» What the task asks
Please copy the theater review below word for word, from "One of ten children" up to and including "own humble life.".

Broken Dreams, from Top to Bottom
Like a phantasma, or a hideous dream
By Richard Lord
As Shakespeare’s Prospero keenly noted, “We are such stuff as dreams are made of.” Dreams are indeed an integral part of the human being, the force that drives us beyond the quotidian into the sublime - or into destruction. Without dreams, we die - in spirit, if not always in body. But dreams can also kill us, both physically and spiritually. Two of the more absorbing productions of the last quarter deftly explored different facets of this sad truth.
Back in July, Wild Rice Productions mounted a strong revival of Malaysian playwright Leow Puay Tin’s Ang Tau Mui, a day in the life of a woman whose job involves cleaning public toilets. What makes this day so special for our heroine Ang Tau Mui (Cantonese for “red bean girl”) is that it also happens to be the last day of her life.
One of ten children born into a poor working-class Malacca family, Ang Tau Mui (we never even get to know what her real name is) has been guided through what might have been a stultifyingly mundane life by a whirl of dreams nurtured since childhood. At that time, Mui’s dreams were harnessed to a superstar of Hong Kong films, Lin Dai. The young fan writes numerous letters to this celluloid idol, confiding her innermost thoughts, and looking to Lin for inspiration in her own humble life.
Yet, all the while, Ang Tau Mui herself has a lyrical spark revealed not only in the childish bursts filling these letters to Lin Dai, but in sensitive perceptions of her own immediate world. For instance, early on, she draws up a poetic memory of her blacksmith father working at the anvil, framed in flying sparks. Later, caught in the swell of various rest room odors, from urine to air fresheners, our heroine recalls the “The sweetest smell on earth was the smell of my mother as I lay on her lap.”

» Data segment
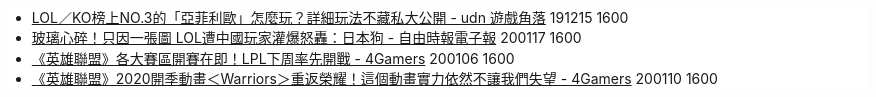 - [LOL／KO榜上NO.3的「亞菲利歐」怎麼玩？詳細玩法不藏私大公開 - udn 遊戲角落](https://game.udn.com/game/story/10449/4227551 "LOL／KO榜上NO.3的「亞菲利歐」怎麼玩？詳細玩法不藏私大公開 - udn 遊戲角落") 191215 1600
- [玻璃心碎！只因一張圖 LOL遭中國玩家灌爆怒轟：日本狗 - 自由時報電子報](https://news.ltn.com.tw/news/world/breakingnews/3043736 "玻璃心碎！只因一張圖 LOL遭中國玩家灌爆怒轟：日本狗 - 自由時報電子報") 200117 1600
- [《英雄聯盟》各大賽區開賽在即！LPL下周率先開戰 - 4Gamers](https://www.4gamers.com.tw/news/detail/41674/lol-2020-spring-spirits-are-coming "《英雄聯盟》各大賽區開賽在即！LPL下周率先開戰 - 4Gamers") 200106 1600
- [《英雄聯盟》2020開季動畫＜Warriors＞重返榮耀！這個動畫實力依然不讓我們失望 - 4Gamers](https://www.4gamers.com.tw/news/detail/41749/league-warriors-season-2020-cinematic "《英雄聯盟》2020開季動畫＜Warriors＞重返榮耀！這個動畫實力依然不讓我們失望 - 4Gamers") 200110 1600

» Answer space
One of ten children born into a poor working-class Malacca family, Ang Tau Mui (we never even get to know what her real name is) has been guided through what might have been a stultifyingly mundane life by a whirl of dreams nurtured since childhood. At that time, Mui’s dreams were harnessed to a superstar of Hong Kong films, Lin Dai. The young fan writes numerous letters to this celluloid idol, confiding her innermost thoughts, and looking to Lin for inspiration in her own humble life.